Convert the lines starting at the one that contains "Køle- og fryseunderlag" and ending at the one that contains "concretó con la" into a JSON list of strings, one string per line, with blank lines left out.

Exercise inputs: Begin

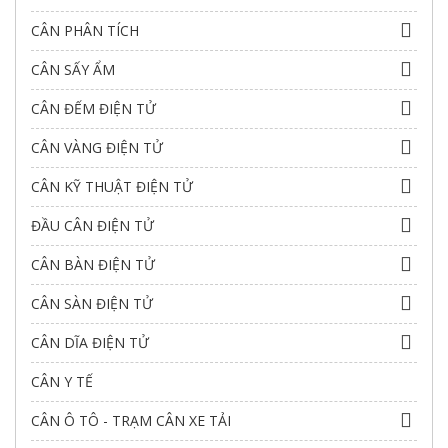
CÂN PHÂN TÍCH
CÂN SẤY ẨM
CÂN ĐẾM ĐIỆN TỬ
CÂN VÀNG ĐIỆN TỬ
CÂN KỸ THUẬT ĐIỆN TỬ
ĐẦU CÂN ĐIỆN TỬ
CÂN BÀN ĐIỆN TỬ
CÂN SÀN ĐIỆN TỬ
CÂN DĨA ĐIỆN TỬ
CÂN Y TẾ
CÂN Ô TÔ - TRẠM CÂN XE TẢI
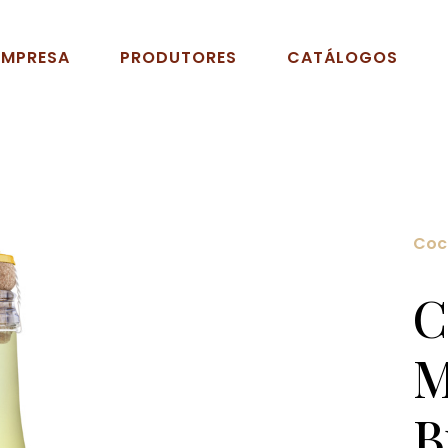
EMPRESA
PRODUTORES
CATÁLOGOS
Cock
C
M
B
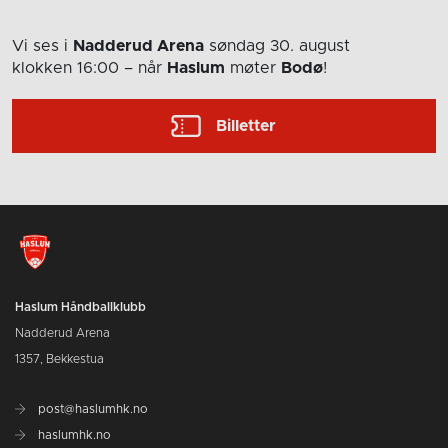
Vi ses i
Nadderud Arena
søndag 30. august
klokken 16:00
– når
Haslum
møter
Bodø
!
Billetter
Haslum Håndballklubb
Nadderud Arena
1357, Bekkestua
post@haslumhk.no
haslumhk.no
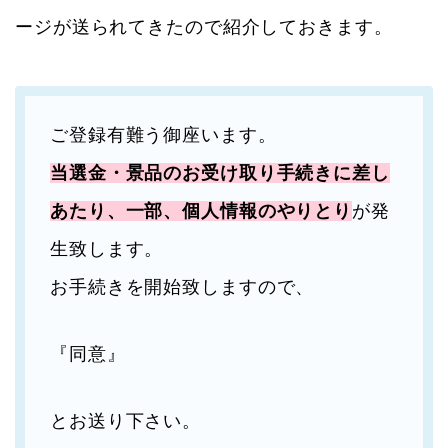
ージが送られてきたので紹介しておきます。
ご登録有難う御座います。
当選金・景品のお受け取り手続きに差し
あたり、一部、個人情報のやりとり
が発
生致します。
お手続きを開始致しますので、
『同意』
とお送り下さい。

Exercise inputs: End
Exercise inputs: Begin

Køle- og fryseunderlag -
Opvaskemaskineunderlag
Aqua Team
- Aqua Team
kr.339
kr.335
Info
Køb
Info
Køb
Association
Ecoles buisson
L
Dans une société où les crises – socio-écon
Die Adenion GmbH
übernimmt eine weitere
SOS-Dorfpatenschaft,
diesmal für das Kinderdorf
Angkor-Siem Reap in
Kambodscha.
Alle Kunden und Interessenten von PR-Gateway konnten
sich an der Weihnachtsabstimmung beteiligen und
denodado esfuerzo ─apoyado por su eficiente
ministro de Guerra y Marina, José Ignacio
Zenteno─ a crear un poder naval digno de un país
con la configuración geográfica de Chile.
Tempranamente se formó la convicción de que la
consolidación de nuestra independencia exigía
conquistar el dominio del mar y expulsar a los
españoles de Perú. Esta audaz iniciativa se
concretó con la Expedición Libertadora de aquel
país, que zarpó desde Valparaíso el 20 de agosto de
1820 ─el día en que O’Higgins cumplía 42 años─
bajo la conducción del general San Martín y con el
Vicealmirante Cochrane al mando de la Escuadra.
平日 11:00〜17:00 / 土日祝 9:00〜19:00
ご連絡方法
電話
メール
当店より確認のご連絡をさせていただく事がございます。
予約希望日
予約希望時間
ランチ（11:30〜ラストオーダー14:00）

Exercise inputs: End

## Your solution
[
  "Køle- og fryseunderlag -",
  "Opvaskemaskineunderlag",
  "Aqua Team",
  "- Aqua Team",
  "kr.339",
  "kr.335",
  "Info",
  "Køb",
  "Info",
  "Køb",
  "Association",
  "Ecoles buisson",
  "L",
  "Dans une société où les crises – socio-écon",
  "Die Adenion GmbH",
  "übernimmt eine weitere",
  "SOS-Dorfpatenschaft,",
  "diesmal für das Kinderdorf",
  "Angkor-Siem Reap in",
  "Kambodscha.",
  "Alle Kunden und Interessenten von PR-Gateway konnten",
  "sich an der Weihnachtsabstimmung beteiligen und",
  "denodado esfuerzo ─apoyado por su eficiente",
  "ministro de Guerra y Marina, José Ignacio",
  "Zenteno─ a crear un poder naval digno de un país",
  "con la configuración geográfica de Chile.",
  "Tempranamente se formó la convicción de que la",
  "consolidación de nuestra independencia exigía",
  "conquistar el dominio del mar y expulsar a los",
  "españoles de Perú. Esta audaz iniciativa se",
  "concretó con la Expedición Libertadora de aquel"
]